Recommended way to communicate between processes running on different computers on the same network?

Named pipes will work, but it's tricky to get it to work if all of the computers are not on the same domain.

Named pipes will work, but it's tricky to get it to work if all of the computers are not on the same domain. Another option, of course, is just to use sockets. It's not much more complicated to use sockets than it is to use Named Pipes.

Finally, if all applications are . NET, then WCF is an option as well. The main benefit here is that you don't have to worry the over-the-wire protocol, it's just a series of methods calls.

Though WCF does add some overhead in terms of security and configuration.

1 WCF, for . NET, is the way to achieve this. – Will Marcouiller Mar 10 '10 at 4:00 @codeka: Wow, you mentioning that pipes are tricky across domains was quite eye-opening for me; I was indeed trying to use them from two different domains.

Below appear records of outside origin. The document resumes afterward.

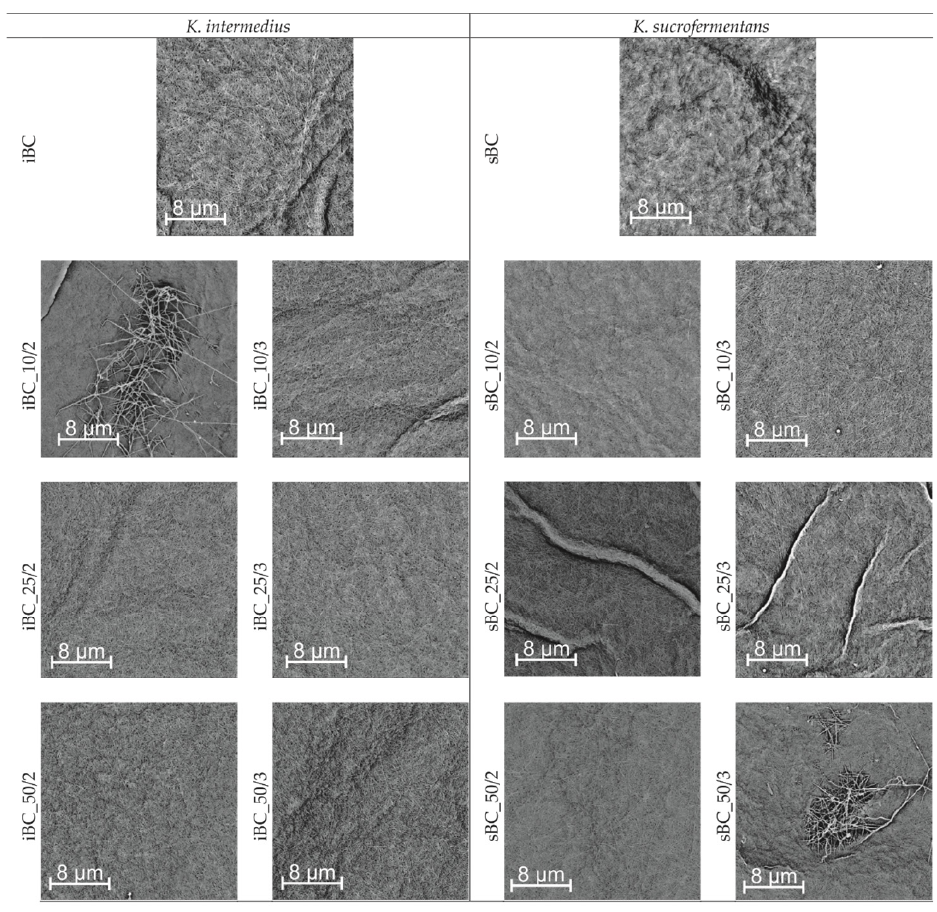
Figure 8. SEM microphotographs of all nanofiber membranes obtained using both bacterial strains. Magnification: 100,000 ×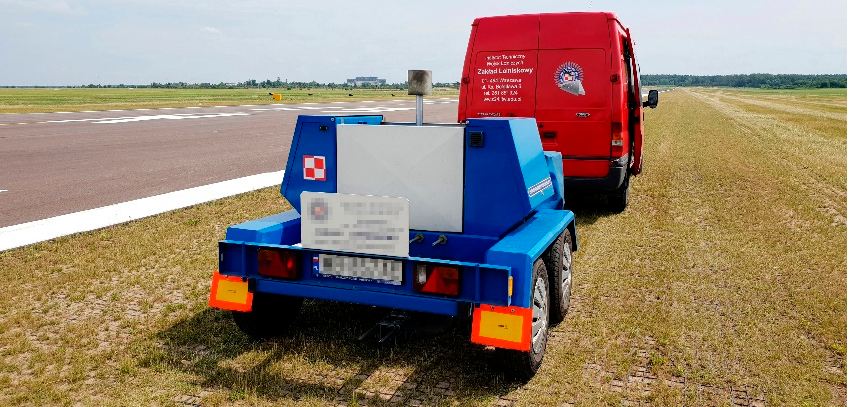
Figure 20. Measurement of load carrying capacity with HWD airport deflectometer.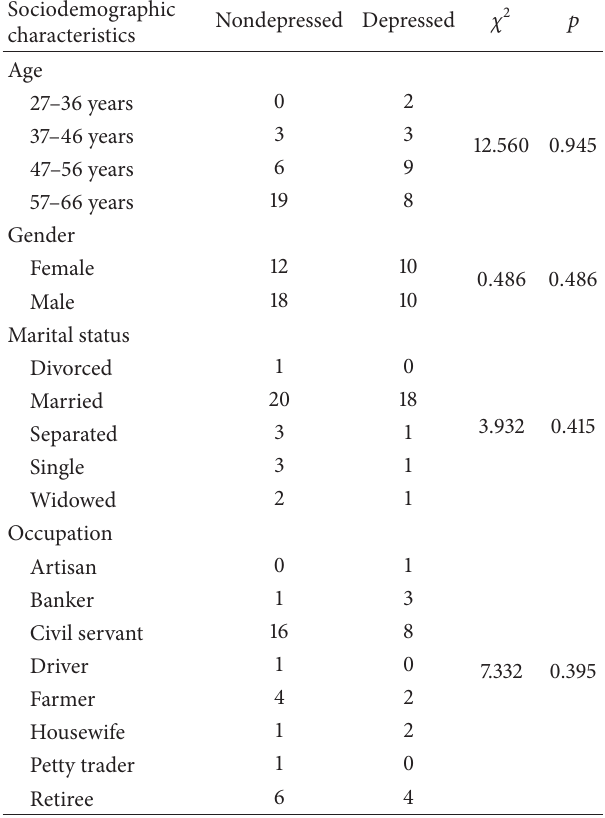
Table 2: Relationship between depression and sociodemographic variables (age, gender, marital status, and occupation; 𝑁 = 50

I gave it another shot on two computers in the same domain and it worked perfectly. More importantly, your suggestion to look into WCF (all the applications are indeed in . NET) was very helpful.

I'm looking into that now. – Dan Tao Mar 12 '10 at 2:15.

MailSlots is another alternative that might work for you, it allows messages to be broadcast to targeted machine or a local network. I have an open source implementation wrapped in a C# library that may help. It uses a MailSlot implementation for network propagation, but also falls back to WM_COPYDATA windows messages or IOStreams in order to dispatch messages to all processes on a single machine.

This gets around a limitation that only one process can read a MailSlot message. xdmessaging.codeplex.com.